夜惊堂故意压着嗓音,常人根本听不出老少。
但可惜的是,他就算化成灰,华青芷都能认出来。
听见声音,被推着在过道里跑的华青芷眼底闪过如释重负的惊喜:
“夜公子?”
“……?”
夜惊堂没想到华青芷这都能认出来,当下也没回应,只是道:
“我数道三,一、二……”
屋里,华俊臣听见来的不留全尸夜阎王,脸都白了,发现闺女挺熟的样子,眼底又是一喜。
但这时候华俊臣也不敢说什么,发现对方给闺女面子放行,当即转头就跑,还给陈岩鹰留了爱莫能助的眼神,悲痛道:
“陈将军走好,华某无能为力,事后必然给将军请命追封……”
“咳咳……”
陈岩鹰见夜惊堂转瞬即至,也明白华俊臣救不了,当下也没再指望,咬牙撑着身体,从屋里站了起来。
夜惊堂听着脚步声飞速远去后,飞身越过班房,来到了正面。
“呼、呼……”
陈岩鹰嘴角渗血,捂着被甲片割伤的肚子,瞧见一袭黑袍的枪客出现在门前,双眸血红,本来还喊两句豪言壮语。
但五十多岁人了,早已经过了血气方刚的年纪,周围也没外人。
为此陈岩鹰瞪了夜惊堂几眼后,终还是泄了气,‘扑通――’一声跪在地上:
“且慢,让陈某把话说完……”
夜惊堂见对方势如困虎,还以为要说‘要杀便杀,老子二十年后又是一条好汉’,听见这话,觉得挺无趣的,把长枪抗在肩膀上:
“说吧。”
梵青禾在西北王庭覆灭时,才出生不久,并不知道当年的情况,但北梁悍将陈岩鹰的名字还是听父辈说过,见往日担任先锋军打头阵的北梁猛将,落魄到这幅模样,她不禁皱眉:
“陈岩鹰,你当年可是战功赫赫,怎么沦落到跑来刑狱守大门了?”
陈岩鹰跪在地上,喘着粗气道:
“二十年前天琅湖畔一战,我受国师之命,随左贤王追击王庭残部。
“天琅王未能甩脱追兵,最终被困于燎原,只能让族中好手为死士,护送族人突围,余部阻断追兵。
“当时左贤王牵制天琅王,我奉命绕过燎原追击残部,我的马快,所携百人追到最后只剩我一人,最终在雪原上追上了马车,马车里只有一个婴儿和一个中箭老仆。”
夜惊堂听到这里,目光微动,走近几分:
“然后呢?”
“我本想把婴儿带回去复命,但那时候我也刚生儿子,知道这婴儿带回去必被处死,起了迟疑。

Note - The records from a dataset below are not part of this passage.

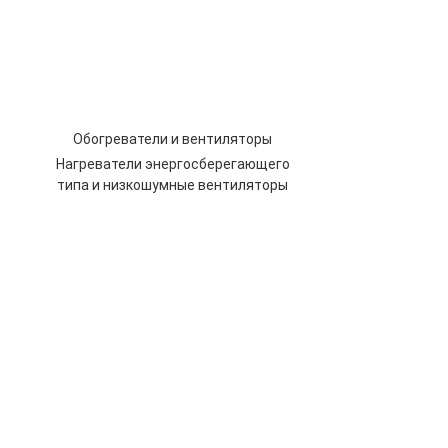
Обогреватели и вентиляторы
Нагреватели энергосберегающего
типа и низкошумные вентиляторы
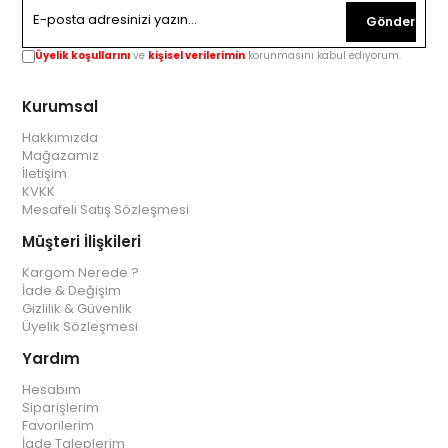
Gönder
Üyelik koşullarını
ve
kişisel verilerimin
korunmasını kabul ediyorum.
Kurumsal
Hakkımızda
Mağazamız
İletişim
KVKK
Mesafeli Satış Sözleşmesi
Müşteri İlişkileri
Kargom Nerede ?
İade & Değişim
Gizlilik & Güvenlik
Üyelik Sözleşmesi
Yardım
Hesabım
Siparişlerim
Favorilerim
İade Taleplerim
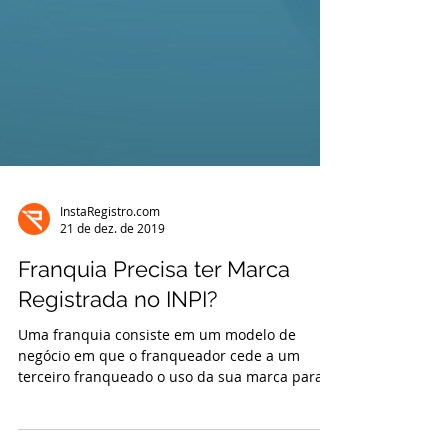
InstaRegistro.com
21 de dez. de 2019
Franquia Precisa ter Marca
Registrada no INPI?
Uma franquia consiste em um modelo de
negócio em que o franqueador cede a um
terceiro franqueado o uso da sua marca para
que ele possa desen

“恰好当时有个游侠儿,骑马跑了过来,我人困马乏,怕遇强敌,就跑开了,也不知怎么想的,没上车把婴儿带走。”
陈岩鹰说到这里,看向夜惊堂腰间的佩刀:
“那游侠儿拿的,好像就是这把刀。我看那游侠儿抱着婴儿离开,便自知铸下大错后悔了,但人困马乏追不上,只能把马车带回军营,说天琅王儿子被一个游侠儿抢走了。
“国师怕留后患,日后祸及北梁,为此震怒,要砍我脑袋,好在我当年打仗勇猛,还给左贤王解过围,被保了下来,只是贬职发配到了这西疆边陲。
“此事错确实在我,被发配边疆是应该的,现在人也老了,悍不畏死半辈子什么都没落下,就想多活几年。
“当年若不是我一时糊涂,那架马车不可能跑到荒无人烟的雪原上,你也不可能被游侠儿救走……”
夜惊堂听见这些话,若有所思点头,想了想询问道:
“当时那个游侠儿,知不知道我身份?”
“马车上挂着天琅王的旗子,只要在西疆行走的人,不可能不认识。我只是没想到,一个寻常游侠儿,真能把天琅王再养出来……现在想来,国师当年是对的,确实给朝廷惹了大祸……”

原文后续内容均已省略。